The Dangote refinery would have a capacity of 650,000 barrels per day (bpd) upon completion.
Nigeria imports almost all of the petrol it consumes, no thanks to comatose local refineries. The nation would be leaning on Dangote to ‘wet’ the local market while working to get some of the local refineries functioning again.
“It’s worth it,” Kyari said of NNPC’s refinery overhauls, adding that Nigeria could become a fuel supplier to the entire region. “Africa needs refining capacity,” he said.
Transparency at long last at NNPC?
While Nigeria is considering both government and private funding in its oil sector after the refinery revamps, third parties would maintain and operate the state-owned refineries to ensure reliable production.

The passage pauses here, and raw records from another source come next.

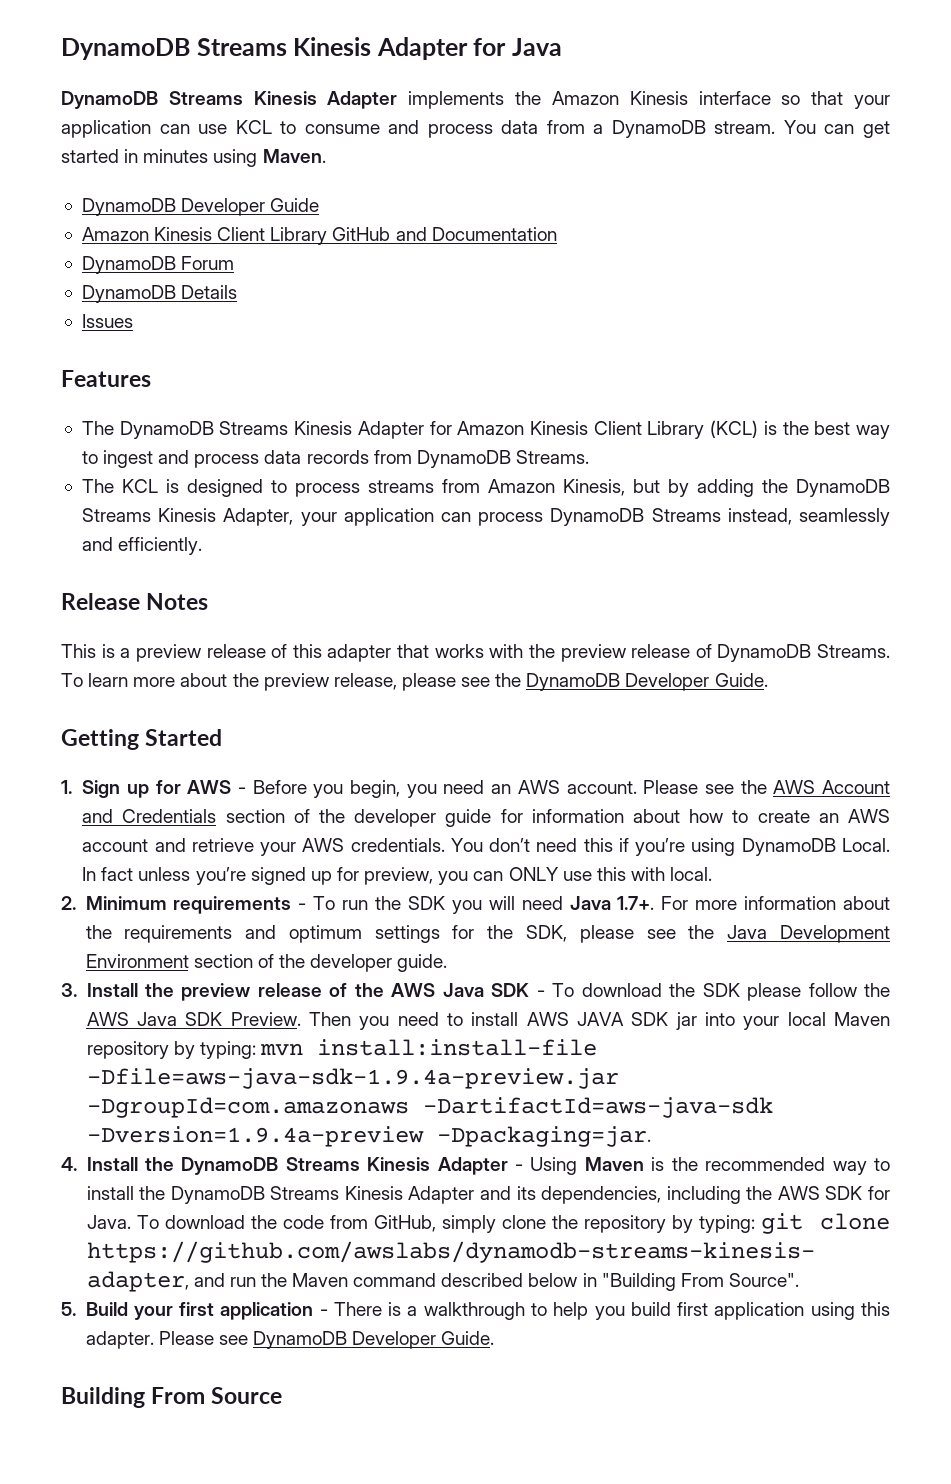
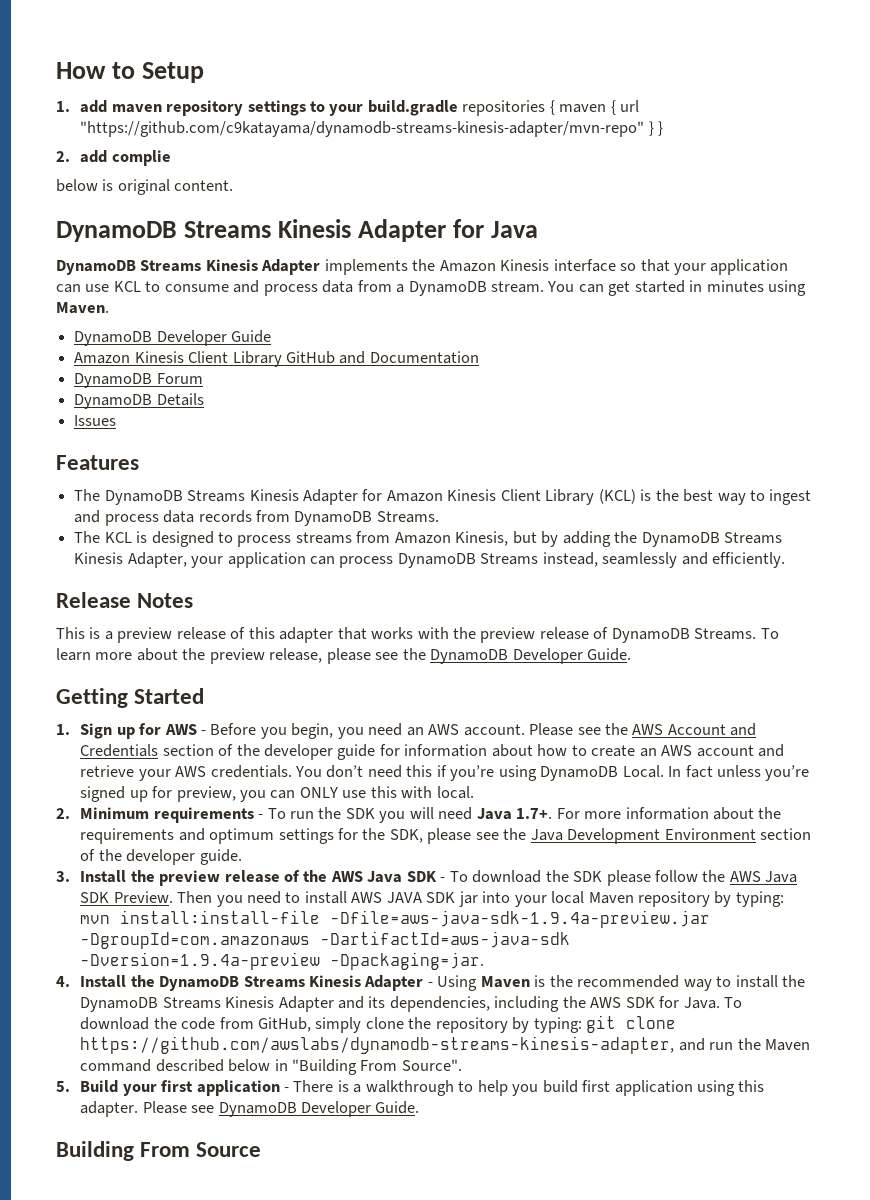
(61, 49) none -> [56,62,205,83] [56,100,640,116] [80,121,664,137] [56,150,171,166] [56,179,234,195] How to Setup // 1. add maven repository settings to your build.gradle repositories { maven { url "https://github.com/c9katayama/dynamodb-streams-kinesis-adapter/mvn-repo" } } // 2. add complie // below is original content. //

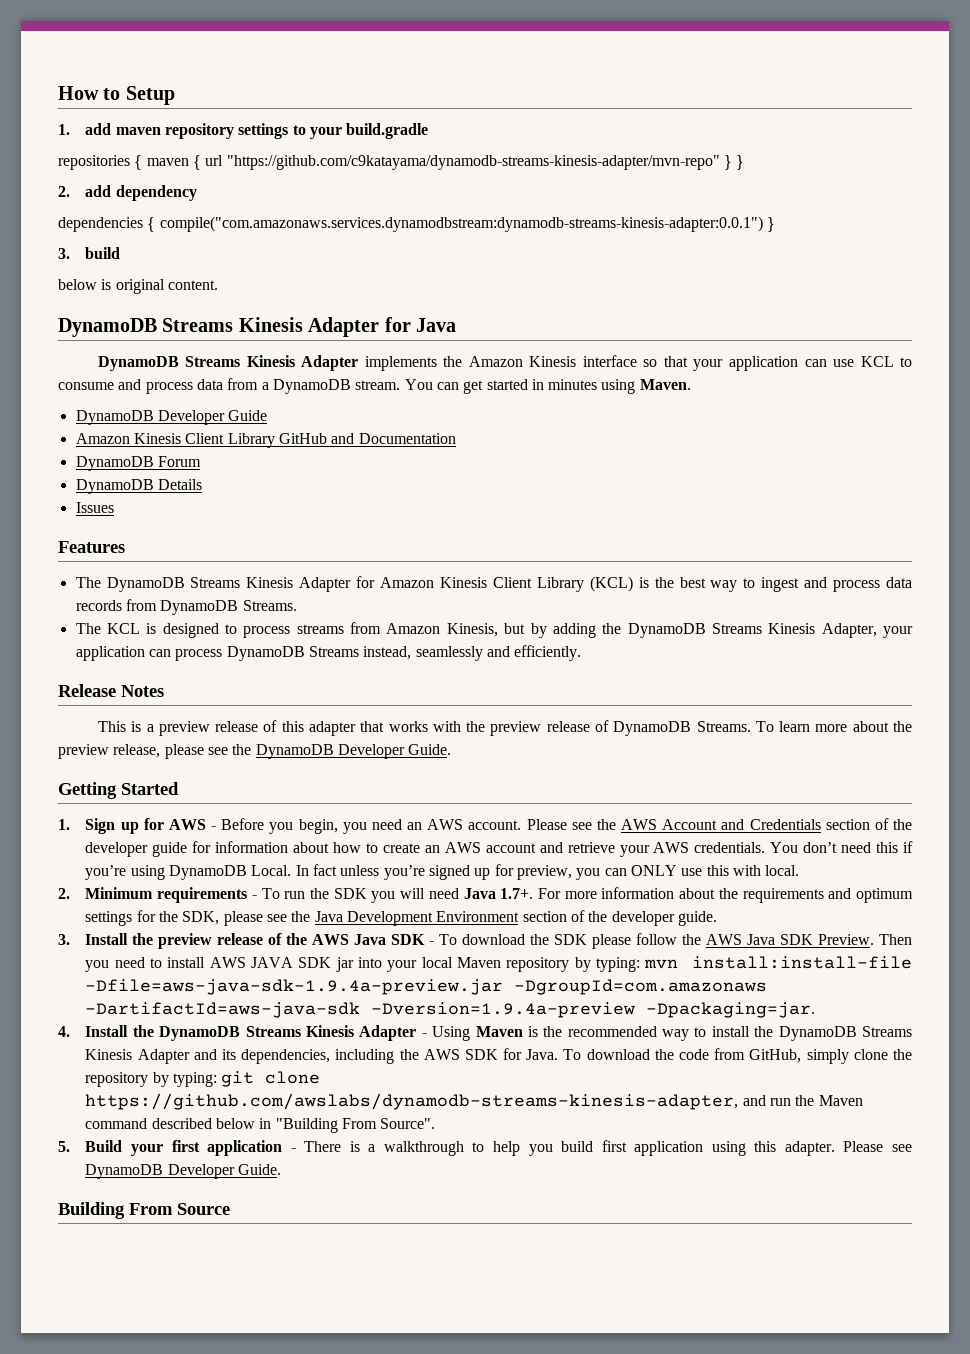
(458, 108) none -> (429, 131) //
[111,150,171,166] complie -> [115,185,197,201] [58,216,775,232] [58,247,121,259] dependency // dependencies { compile("com.amazonaws.services.dynamodbstream:dynamodb-streams-kinesis-adapter:0.0.1") } // 3. build

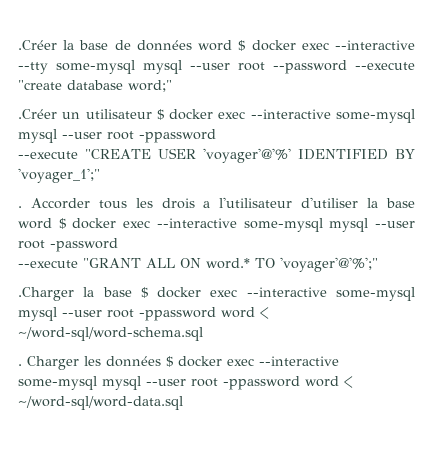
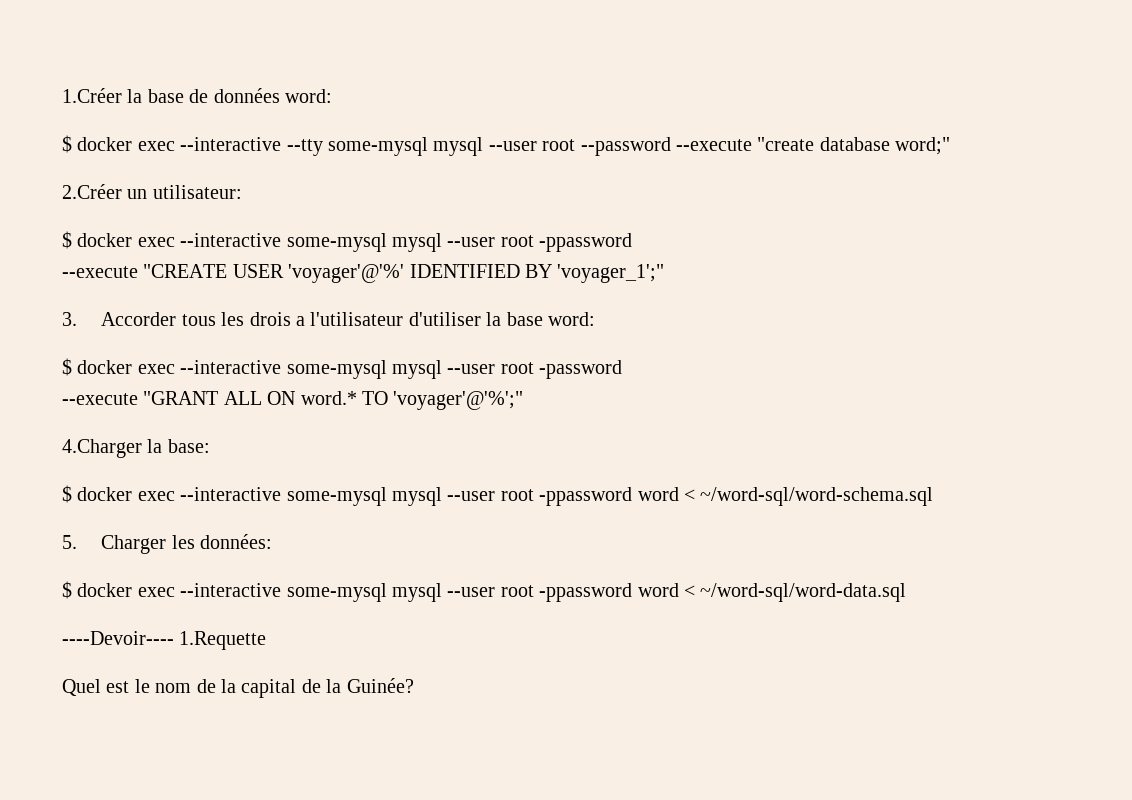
[18,40,57,50] .Créer -> [62,88,122,103] 1.Créer
[198,40,233,51] word -> [285,89,332,103] word: //
[18,109,152,119] .Créer un utilisateur -> [62,184,242,199] 2.Créer un utilisateur: //
[18,206,22,208] . -> [62,312,77,326] 3.
[18,218,52,229] word -> [547,312,595,326] word: //
[18,287,132,301] .Charger la base -> [62,439,210,458] 4.Charger la base: //
[18,364,22,366] . -> [62,535,77,549] 5.
[106,356,161,367] données -> [200,534,273,549] données: //
(183, 403) none -> [62,631,267,650] [62,678,414,698] // ----Devoir---- 1.Requette // Quel est le nom de la capital de la Guinée?

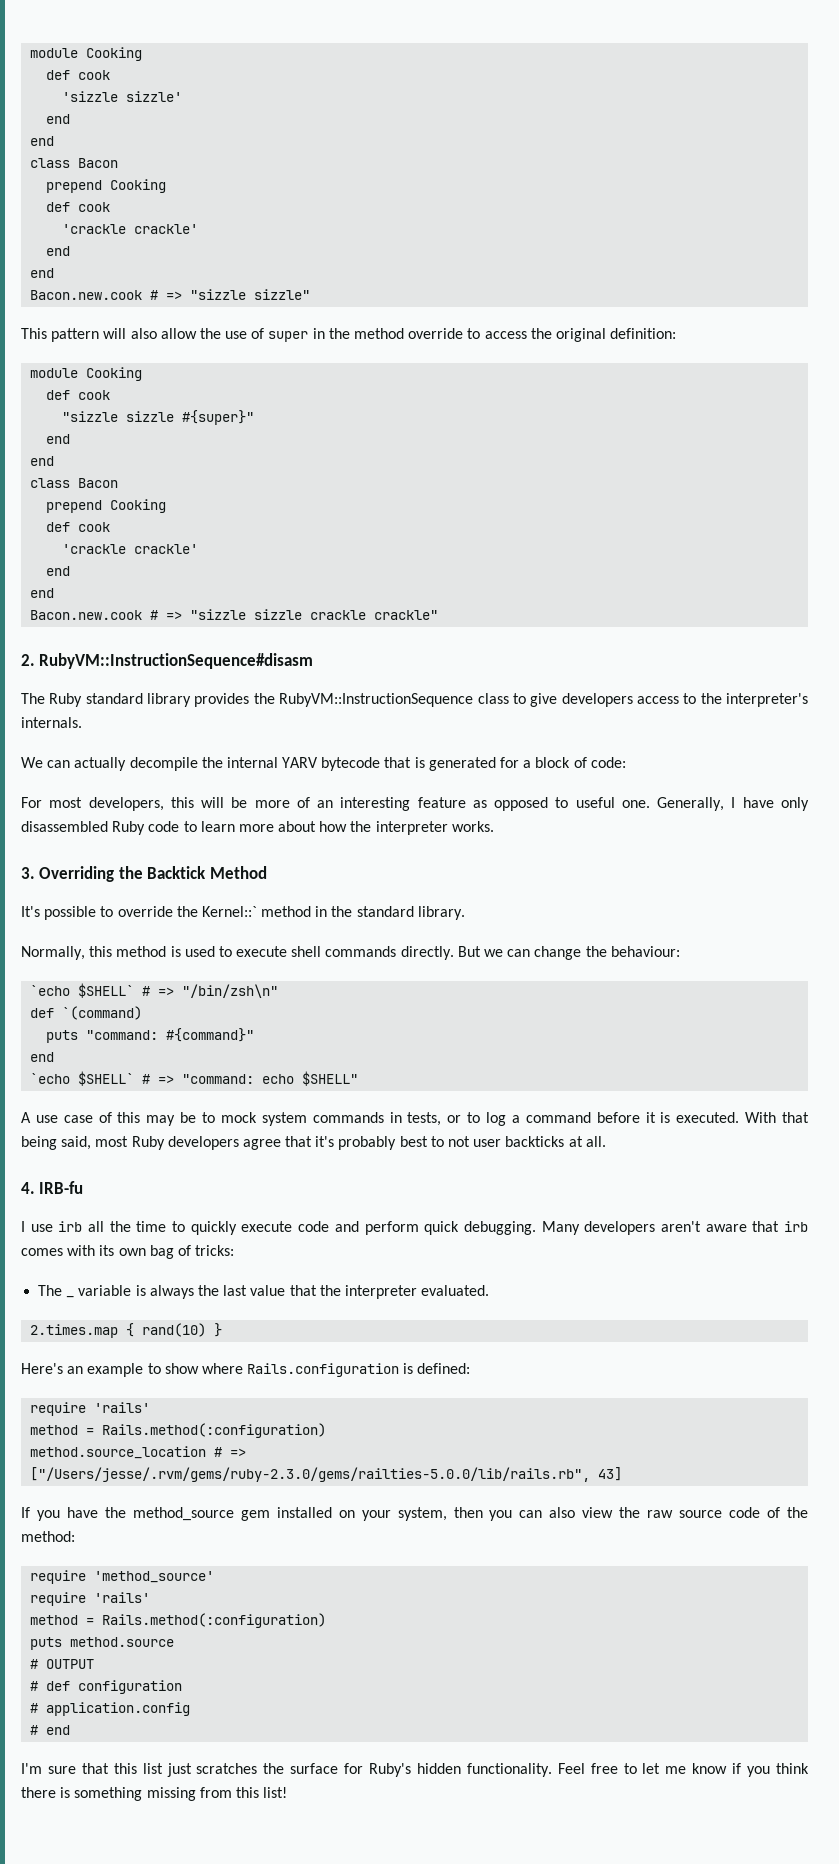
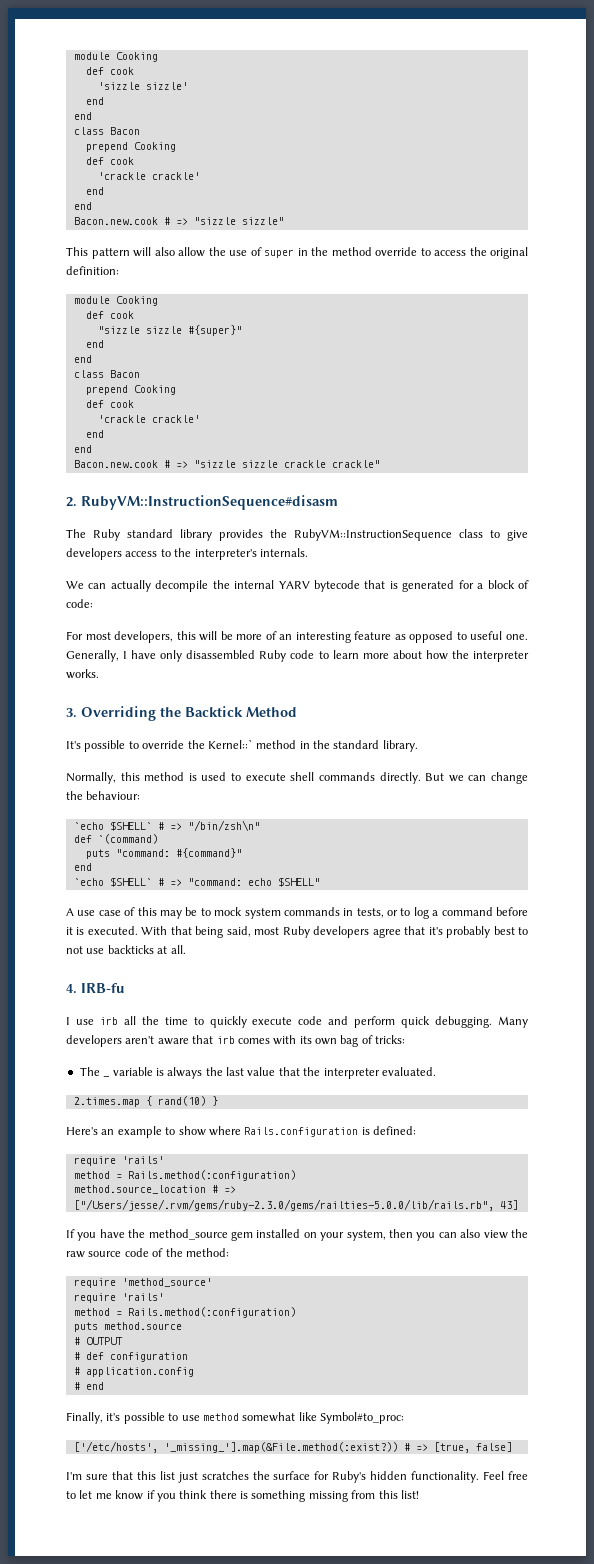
[473,1139,502,1147] user -> [86,948,105,954] use
(71, 1730) none -> [66,1412,404,1424] [73,1441,512,1453] // Finally, it's possible to use method somewhat like Symbol#to_proc: // ['/etc/hosts', '_missing_'].map(&File.method(:exist?)) # => [true, false]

Italy’s Maire Tecnimont is already working on the Port Harcourt plant, with Italian refiner ENI as an adviser.
Kyari said that some ambitious proposals, including selling down government stakes in upstream oil and gas joint-venture agreements and changing the way it pays NNPC’s portion of the bills owed under those deals, were on hold for the moment.
The government still intends to sell its stakes in local refineries to less than 40%, Kyari said.
However, he noted that there was currently no framework in place for the sales.
The NNPC has long been criticized for the opacity of its operations and the corruption that hovers over its dealings, but Kyari said he will soon begin publishing the full list of those holding the nation’s crude oil contracts and the firms who won deals to swap Nigeria’s crude oil for products, along with audited accounts of NNPC’s books, to usher a regime of transparency.
He said the openness, and a plan to improve commercial terms for oil companies, would spur investment that has been hampered by uncertainty and opacity.
“We are going to do everything possible to make that open, the businesses open, so that people can actually predict what we’re going to do next,” Kyari said.
President Muhammadu Buhari appointed Kyari to take over from the retiring Maikanti Baru as NNPC GMD on June 20, 2019.